About 86 per cent of those aged 60 and above have had two shots of the vaccine.

The announcement came as China grapples both with record case numbers and rare protests over its strict virus-related measures that have left tens of millions of people under some form of lockdown in recent months.

The demonstrations have not prompted authorities to make any other major changes, however, with a spokesman for the commission saying on Tuesday that efforts will continue to "fine-tune" policy.

Protests erupted at the weekend in several Chinese cities after people blamed Covid restrictions for the death of 10 people in a fire in an Urumqi apartment building. There was no word of protests on Tuesday after an increased security force presence in various cities.

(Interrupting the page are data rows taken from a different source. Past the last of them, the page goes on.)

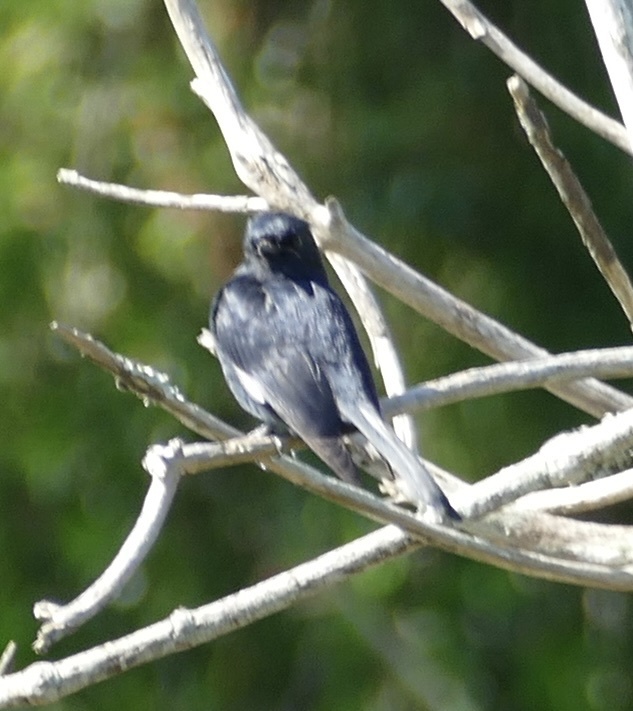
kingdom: Animalia
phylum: Chordata
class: Aves
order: Passeriformes
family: Muscicapidae
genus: Melaenornis
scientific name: Melaenornis pammelaina
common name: Southern black flycatcher
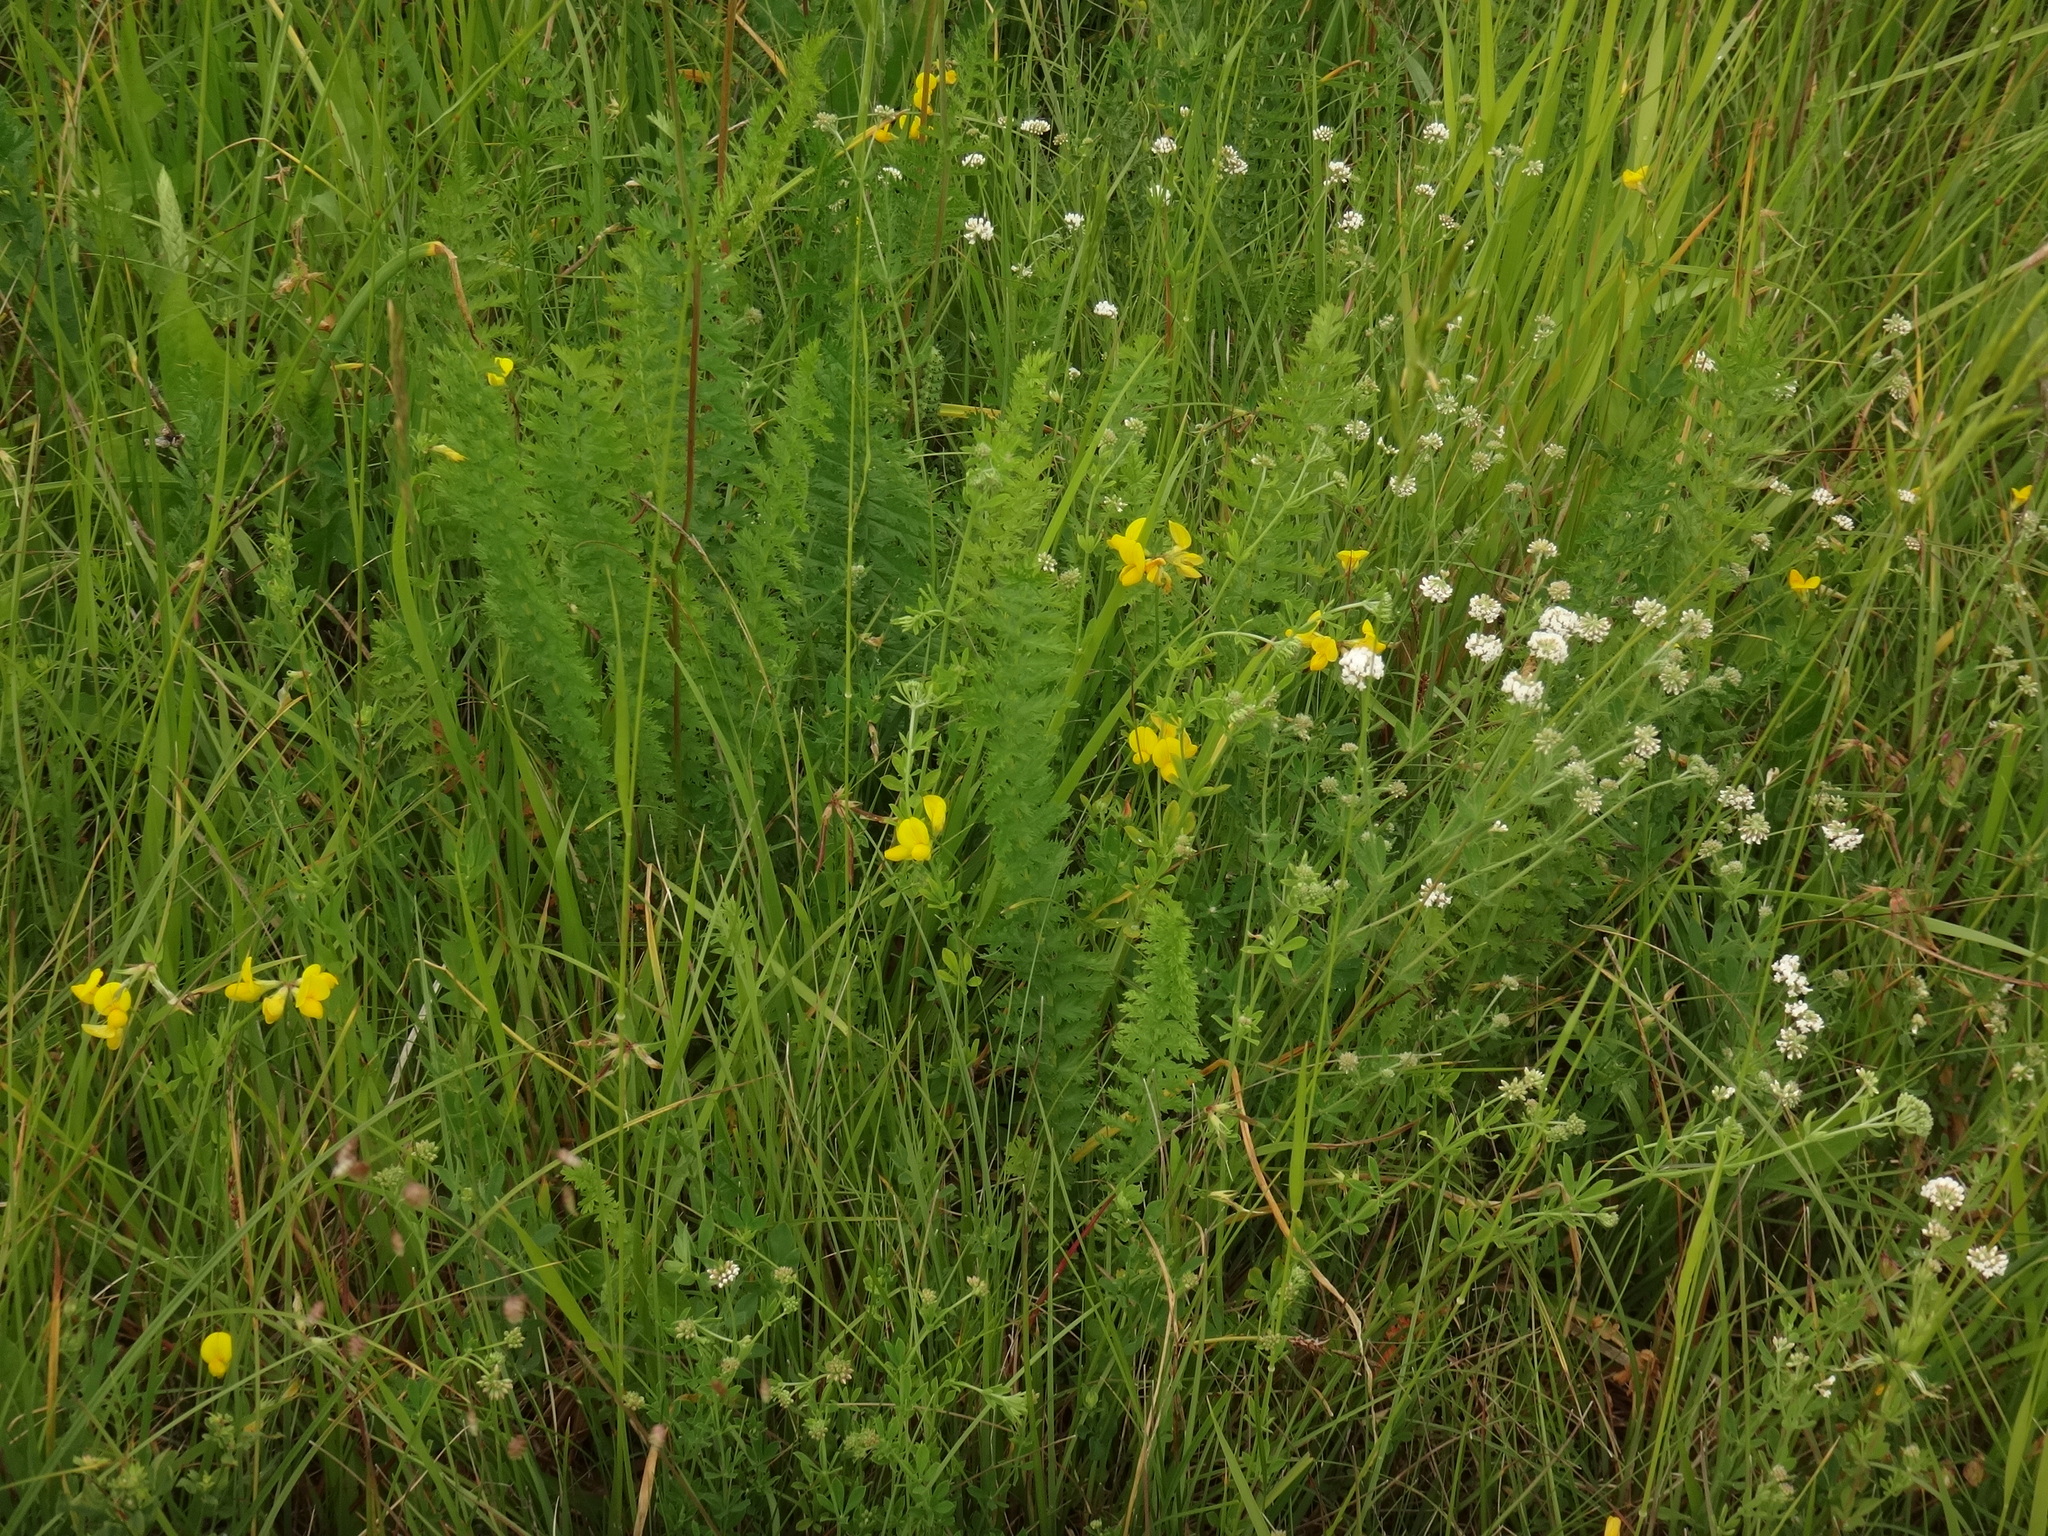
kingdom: Plantae
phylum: Tracheophyta
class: Magnoliopsida
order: Rosales
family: Rosaceae
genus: Filipendula
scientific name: Filipendula vulgaris
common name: Dropwort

Officials on Tuesday said public anger is directed at the “one-size-fits-all” approach and not at the Covid measures themselves.

Complaints stem from “overzealous implementation” of the rules, said Cheng Youquan of the National Disease Control and Prevention Administration.

China will move swiftly to resolve issues people have drawn attention to, Mr Youquan added.

The state has said its strict anti-Covid measures are necessary to avoid “disaster” in a country of 1.4 billion people. In October, a government official said the country had “no timeline” for an exit away from its policy.

Its strict lockdowns have kept its death toll relatively low, with an official count of 5,233 deaths since the pandemic began.